Fighting Hezbollah by Strengthening Lebanon’s Government
The only long-term solution is to recruit Israel’s help in strengthening the Lebanese government sufficiently to replace Hezbollah’s threatening military presence along the border with Israel and make the country of Lebanon viable economically and a regional financial center once again, as it was before the civil war started there more than 50 years ago.
That is why the United States convened the fourth high-level trilateral meeting between Israeli and Lebanese representatives last week. One of that meeting’s accomplishments was the issuance of a joint Israeli-Lebanese-American statement, which referred to a ceasefire agreement between Israel and Lebanon as a viable alternative to Iran’s demands for an immediate and total Israeli withdrawal from the parts of southern Lebanon now under its control.
The joint statement reads: “As a result of the U.S.-led negotiations, Israel and Lebanon agreed to the implementation of a ceasefire. The ceasefire is contingent on a complete cessation of Hezbollah fire and the evacuation of all Hezbollah operatives from the South Litani Sector.

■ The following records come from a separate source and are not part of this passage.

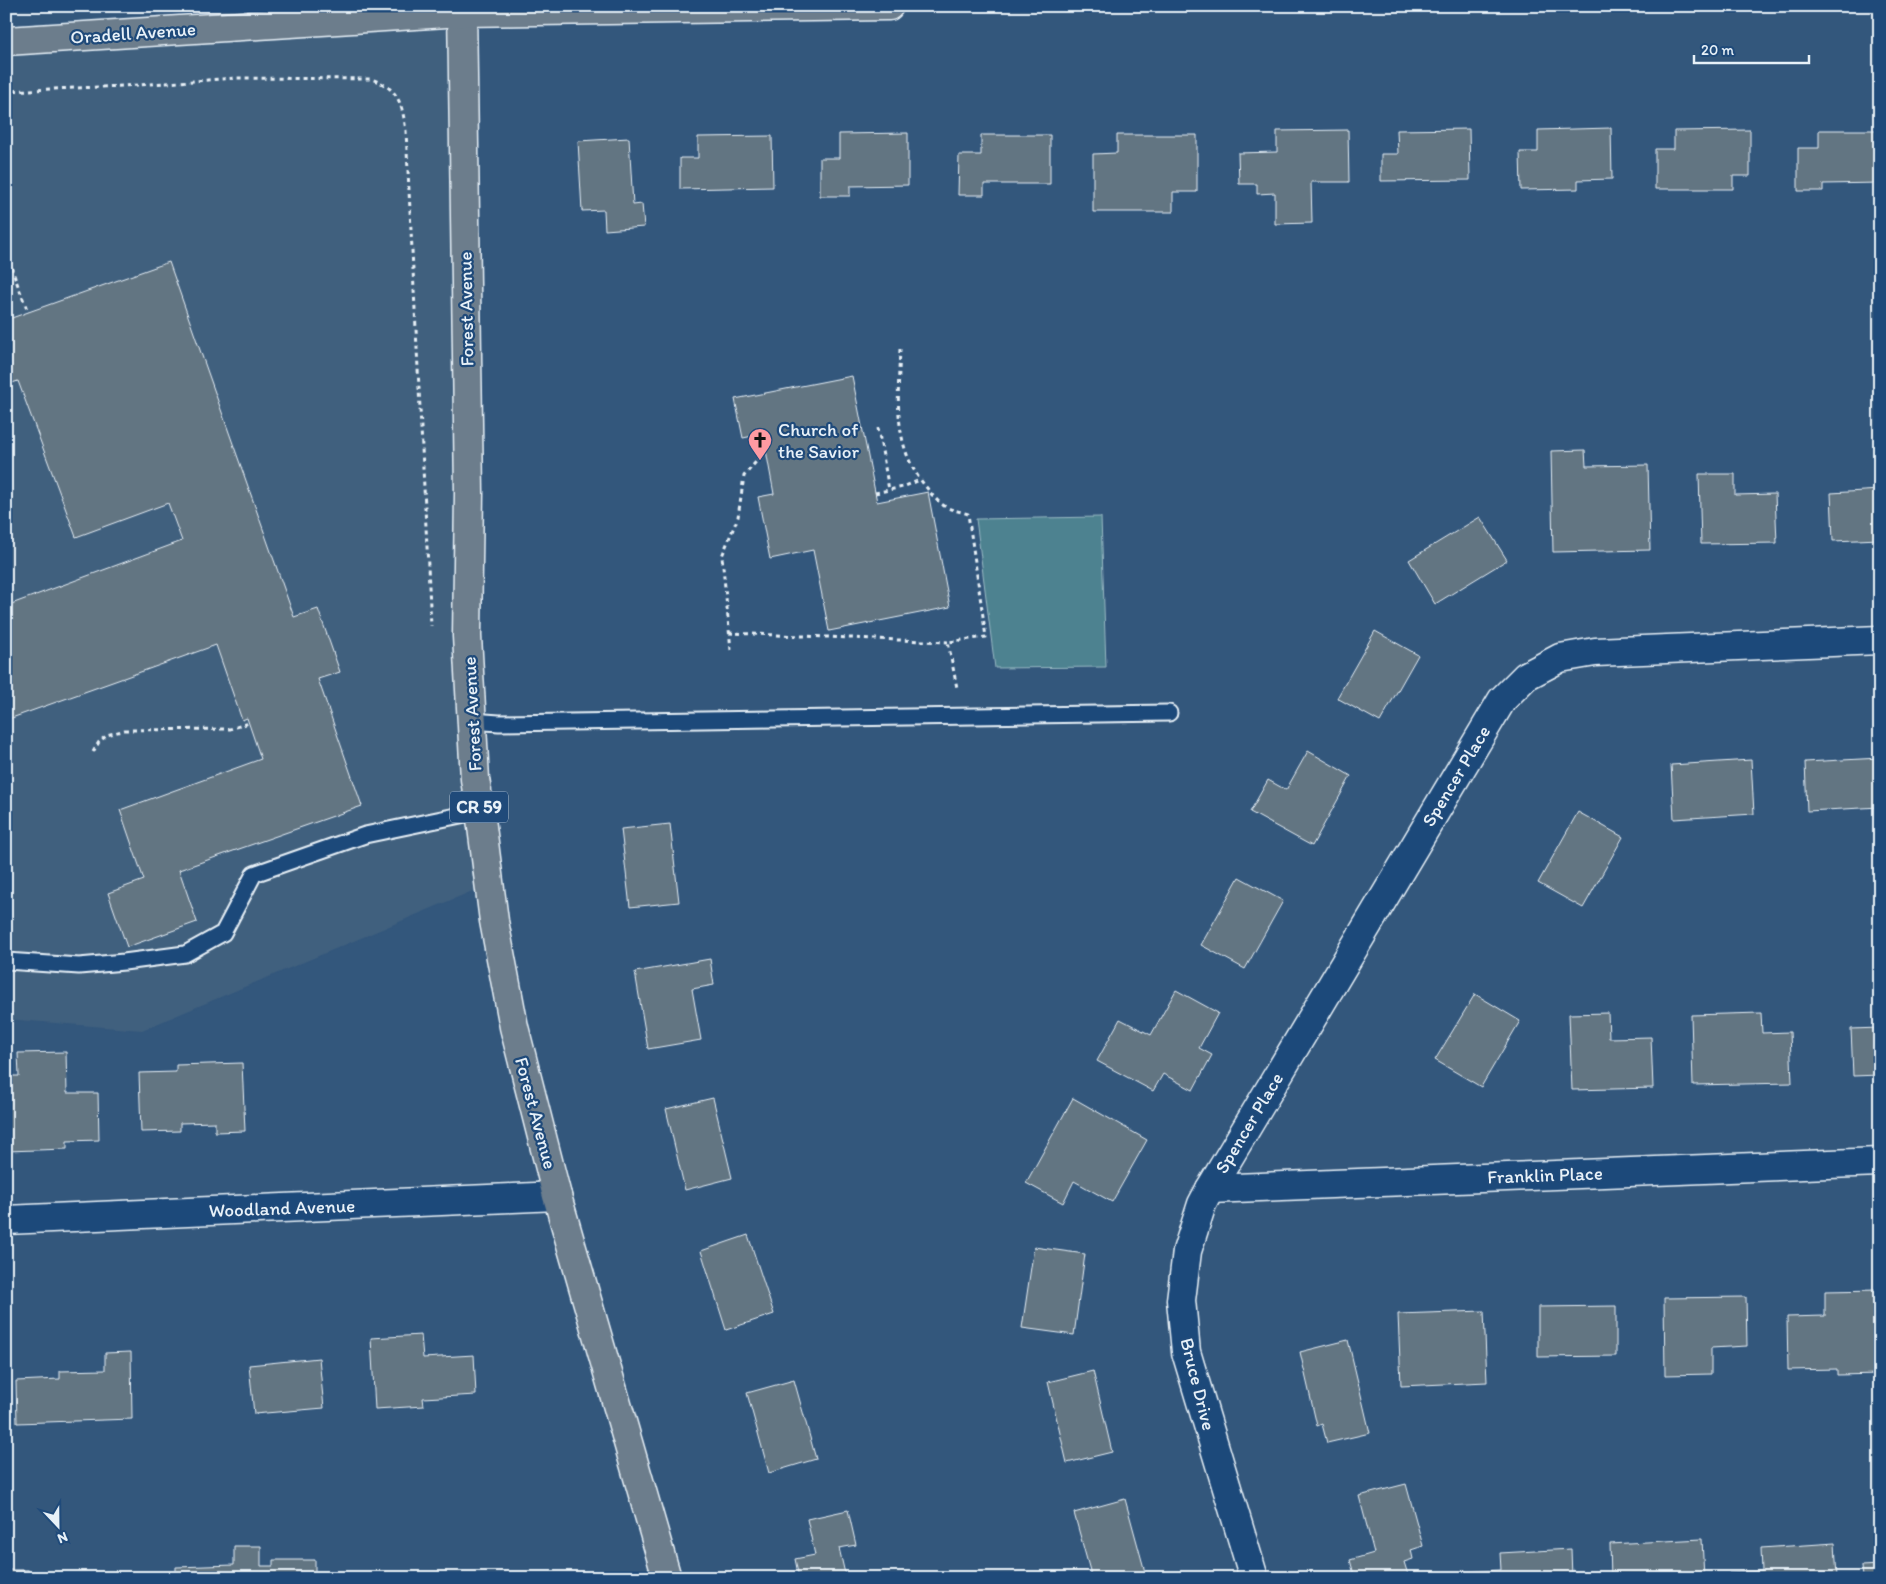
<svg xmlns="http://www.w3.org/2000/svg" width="1886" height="1584" font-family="Itim,sans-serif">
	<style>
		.built { fill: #41607e }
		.green { fill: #4d8290; stroke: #9abac4 }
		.building { fill: #627482; stroke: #e8f1f8 }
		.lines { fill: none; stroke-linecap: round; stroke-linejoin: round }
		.lane-casing { stroke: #e8f1f8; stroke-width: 19 }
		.street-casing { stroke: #e8f1f8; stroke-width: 31 }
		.primary-casing { stroke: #e8f1f8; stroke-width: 31 }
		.path { stroke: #e8f1f8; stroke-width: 3; stroke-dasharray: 4 4; stroke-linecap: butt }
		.lane { stroke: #1f4a7a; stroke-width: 15 }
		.street { stroke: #1f4a7a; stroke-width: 28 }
		.primary { stroke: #6c7d8c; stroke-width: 28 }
		.labels { text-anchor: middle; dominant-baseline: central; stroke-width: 4.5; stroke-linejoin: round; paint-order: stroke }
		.shield { fill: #1f4a7a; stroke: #acbfd2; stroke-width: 1 }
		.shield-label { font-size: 18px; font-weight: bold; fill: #e8f1f8 }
		.street-label { font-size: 19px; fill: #e8f1f8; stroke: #1f4a7a }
		.poi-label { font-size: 19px; fill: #e8f1f8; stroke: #1f4a7a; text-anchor: start }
	</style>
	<rect width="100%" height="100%" fill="#33577c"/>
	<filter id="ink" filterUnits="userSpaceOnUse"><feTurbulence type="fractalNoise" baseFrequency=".02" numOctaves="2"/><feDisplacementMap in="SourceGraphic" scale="10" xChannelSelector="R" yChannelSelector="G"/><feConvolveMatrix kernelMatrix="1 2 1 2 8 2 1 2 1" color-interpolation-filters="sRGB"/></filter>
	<g filter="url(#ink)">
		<path class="built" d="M462 12 472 715 489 884 142 1030 6 1019V41Z"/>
		<path class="green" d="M1101 517 1106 667 995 668 976 519Z"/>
		<g class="building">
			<path d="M1611 128 1612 179 1578 180V189L1521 190 1520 152H1538V130Z"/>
			<path d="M1469 129 1470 180 1381 181V154H1398L1397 130Z"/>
			<path d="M1348 130 1349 182H1311L1312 223 1275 224V193L1257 194V184H1239L1238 153 1277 152V131Z"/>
			<path d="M1750 130V176H1733V189H1655V149H1674V131Z"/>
			<path d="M1819 130H1880V183L1823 184V191H1798V148H1819Z"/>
			<path d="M908 133V185L850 186V196H820V158H839V134Z"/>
			<path d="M981 135H1050V184H984V195H958L959 155H981Z"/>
			<path d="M1117 135H1197V192H1173V212H1093V154L1117 153Z"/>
			<path d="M772 136 773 187 680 189V158H698V137Z"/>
			<path d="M629 138 633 205 642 204 644 227 605 230 604 210 582 211 578 141Z"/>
			<path d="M169 262 294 617 318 609 340 672 318 679 362 806 179 870 197 922 127 947 108 893 144 880 120 810 261 759 247 718 242 720 216 645 6 720V606L182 541 168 503 76 537 18 381 6 385V320Z"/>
			<path d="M852 376 877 502 928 492 950 607 829 631 813 550 770 559 758 497 774 494 763 434 743 438 735 399Z"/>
			<path d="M1585 450 1586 466 1648 465 1650 550 1553 552 1551 451Z"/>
			<path d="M1699 474H1735V495L1775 494 1777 543 1701 544Z"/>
			<path d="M1880 490V539L1833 541 1831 493Z"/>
			<path d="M1480 517 1507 560 1435 604 1409 560Z"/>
			<path d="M1375 631 1418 655 1380 722 1337 698Z"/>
			<path d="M1308 751 1351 776 1312 846 1250 812 1268 780 1286 790Z"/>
			<path d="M1880 758V807L1807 811 1805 762Z"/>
			<path d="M1751 760 1754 814 1674 819 1671 765Z"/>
			<path d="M1578 812 1623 837 1583 908 1538 883Z"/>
			<path d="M670 824 679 902 630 907 621 829Z"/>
			<path d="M1239 877 1283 901 1245 969 1201 945Z"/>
			<path d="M710 959 714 985 692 989 701 1040 648 1049 635 972Z"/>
			<path d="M1176 990 1218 1013 1199 1048 1212 1055 1193 1090 1163 1074 1153 1091 1097 1061 1120 1019 1151 1035Z"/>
			<path d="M1475 994 1520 1021 1481 1087 1435 1060Z"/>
			<path d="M1608 1013 1609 1038 1651 1037 1653 1088 1572 1090 1569 1014Z"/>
			<path d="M1761 1013 1762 1033 1790 1032 1792 1083 1693 1085 1691 1015Z"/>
			<path d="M1880 1028V1075L1853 1076 1851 1029Z"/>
			<path d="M66 1052 67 1093H98L99 1140 67 1141V1149L6 1151V1076H19L18 1053Z"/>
			<path d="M242 1063 245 1131 215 1132V1122L180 1123V1131L141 1132 139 1073 176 1072V1065Z"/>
			<path d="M713 1098 732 1178 685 1190 666 1109Z"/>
			<path d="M1073 1098 1147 1140 1112 1202 1074 1181 1063 1203 1026 1183Z"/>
			<path d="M748 1235 774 1314 726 1330 701 1251Z"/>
			<path d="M1034 1247 1085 1254 1074 1335 1022 1328Z"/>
			<path d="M1880 1290V1374L1837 1375V1369L1788 1370 1787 1317 1825 1316V1291Z"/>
			<path d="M1746 1297 1747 1346 1711 1348V1374L1665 1375 1664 1298Z"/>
			<path d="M1616 1306V1356L1538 1357V1307Z"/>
			<path d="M1484 1311 1487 1382 1401 1386 1398 1314Z"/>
			<path d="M421 1335 423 1358 474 1355 476 1395 423 1398 424 1406 375 1409 371 1338Z"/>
			<path d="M1348 1340 1370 1433 1327 1443 1322 1424 1317 1426 1300 1352Z"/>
			<path d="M131 1352 132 1419 17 1423 16 1381 60 1379V1371L105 1370V1353Z"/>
			<path d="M319 1358 324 1408 254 1414 249 1365Z"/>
			<path d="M1093 1371 1112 1452 1067 1463 1048 1382Z"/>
			<path d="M794 1380 816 1459 769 1473 747 1393Z"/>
			<path d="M1406 1484 1423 1546 1411 1550 1413 1559 1404 1562 1409 1578H1355L1350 1560 1374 1553 1359 1496Z"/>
			<path d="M1125 1499 1145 1572 1130 1576V1578H1092L1074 1513Z"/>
			<path d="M848 1510 856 1545 839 1548 846 1578H799L795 1559 815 1555 807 1519Z"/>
			<path d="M1702 1539 1704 1578H1611L1610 1544Z"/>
			<path d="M1835 1543 1837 1578H1729V1573L1762 1571 1761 1548Z"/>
			<path d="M234 1546H261V1566H273V1560H315V1578H176V1567L234 1565Z"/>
			<path d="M1571 1549 1572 1578H1464V1572L1501 1570 1500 1553Z"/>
			<path d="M1880 1565V1578H1863L1862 1566Z"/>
			<rect x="6" y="1570" width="22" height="8"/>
		</g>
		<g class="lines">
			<g class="lane-casing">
				<g id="lane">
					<path d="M472 721 499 723 1169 713"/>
					<path d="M6 961 79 966 124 962 185 954 223 933 254 874 365 835 480 811"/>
				</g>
			</g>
			<g class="street-casing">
				<g id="street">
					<path d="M1210 1189 1880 1162"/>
					<path d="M6 1220 557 1196"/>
					<path d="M1254 1578 1186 1352 1181 1300 1187 1251 1202 1204 1210 1189 1502 700 1526 676 1560 658 1595 652 1880 640"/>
				</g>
			</g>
			<g class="primary-casing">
				<g id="primary">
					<path d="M462 6 469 493 467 636 475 779 480 811 494 921 514 1027 557 1196 667 1578"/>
					<path d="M6 41 462 12 889 6"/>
				</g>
			</g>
			<g class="path">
				<path d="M6 91 123 86 236 78 371 79C399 88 402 104 406 131L431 626"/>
				<path d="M11 267 28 312"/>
				<path d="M900 349C898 397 892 449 927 488 931 494 937 501 943 505 949 510 960 511 968 514L986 637 948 642 957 688"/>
				<path d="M878 428 889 490"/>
				<path d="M875 493 903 487 920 480"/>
				<path d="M729 633 948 642"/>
				<path d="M731 650 722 556 738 517 744 476 766 450"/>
				<path d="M93 752 99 742 107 735 125 730 230 729 249 723"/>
			</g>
			<use href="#lane" class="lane"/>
			<use href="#street" class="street"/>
			<use href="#primary" class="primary"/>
		</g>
	</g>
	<defs>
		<g id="church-pin" transform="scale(1.25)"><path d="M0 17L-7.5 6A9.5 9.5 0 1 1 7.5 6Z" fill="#ff9aa2" stroke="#1f4a7a"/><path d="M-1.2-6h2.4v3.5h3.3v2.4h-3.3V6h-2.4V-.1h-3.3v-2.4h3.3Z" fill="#111"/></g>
	</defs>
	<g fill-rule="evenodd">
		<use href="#church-pin" x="760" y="440"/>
	</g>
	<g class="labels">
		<rect class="shield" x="450" y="791.5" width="58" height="31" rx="4"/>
		<g class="shield-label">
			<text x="479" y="807">CR 59</text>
		</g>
		<g class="street-label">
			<text transform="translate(133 33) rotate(-4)">Oradell Avenue</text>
			<text transform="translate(466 309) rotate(-91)">Forest Avenue</text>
			<text transform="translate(472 714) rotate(-93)">Forest Avenue</text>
			<text transform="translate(1456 776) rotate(-59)">Spencer Place</text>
			<text transform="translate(536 1113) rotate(75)">Forest Avenue</text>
			<text transform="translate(1249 1123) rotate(-59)">Spencer Place</text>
			<text transform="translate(1545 1175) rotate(-2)">Franklin Place</text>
			<text transform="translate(282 1208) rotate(-2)">Woodland Avenue</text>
			<text transform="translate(1198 1384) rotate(76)">Bruce Drive</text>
		</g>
		<g class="poi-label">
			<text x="778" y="429">Church of<tspan x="778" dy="22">the Savior</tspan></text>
		</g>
	</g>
	<rect width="1886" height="1584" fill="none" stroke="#1f4a7a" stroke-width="25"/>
	<rect x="12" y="12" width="1861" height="1559" fill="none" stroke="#e8f1f8" stroke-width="2" filter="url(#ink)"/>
	<g transform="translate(58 1526) rotate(158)" stroke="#1f4a7a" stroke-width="4" paint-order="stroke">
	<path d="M0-4L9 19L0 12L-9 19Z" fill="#e8f1f8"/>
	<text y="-8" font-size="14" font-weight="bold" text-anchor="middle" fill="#e8f1f8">N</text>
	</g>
	<path d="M1694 55v8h115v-8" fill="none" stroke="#e8f1f8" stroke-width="2.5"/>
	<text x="1701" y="55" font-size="15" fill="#e8f1f8" stroke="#1f4a7a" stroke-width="4" paint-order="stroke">20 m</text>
</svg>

“The two sides agreed with the guidance of the United States to swiftly advance the creation of pilot zones in which the Lebanese Armed Forces [the government’s army] will take exclusive control of the territory to the exclusion of all non-state actors [such as Hezbollah].
“These steps will enable progress towards a comprehensive peace and security agreement.”
The joint statement also included a declaration that the future of the relationship between Israel and Lebanon must be decided by the two sovereign governments alone, preventing both Iran and Hezbollah from holding Lebanon’s future hostage in their continuing efforts to attack and destroy Israel.
It also reaffirmed that “Israel and Lebanon have no hostile intent toward one another and [are] committed to continuing direct negotiations to build confidence, resolve all outstanding issues, and work toward a comprehensive agreement between the two countries. . . aimed at sustainably ensuring the sovereignty, security and territorial integrity of Lebanon and Israel. This includes the dismantlement of non-state armed groups and the prevention of their re-emergence.”
The joint statement also reiterated U.S. Secretary of State Marco Rubio’s June 2 declaration that Hezbollah is not just an enemy of Israel and an enemy of America, but also that it is an enemy of Lebanon.
Finally, in the statement, “Israel reaffirmed that its security and respect for its territorial integrity can only be achieved through the disarmament of Hezbollah and the dismantlement of its infrastructure throughout Lebanon.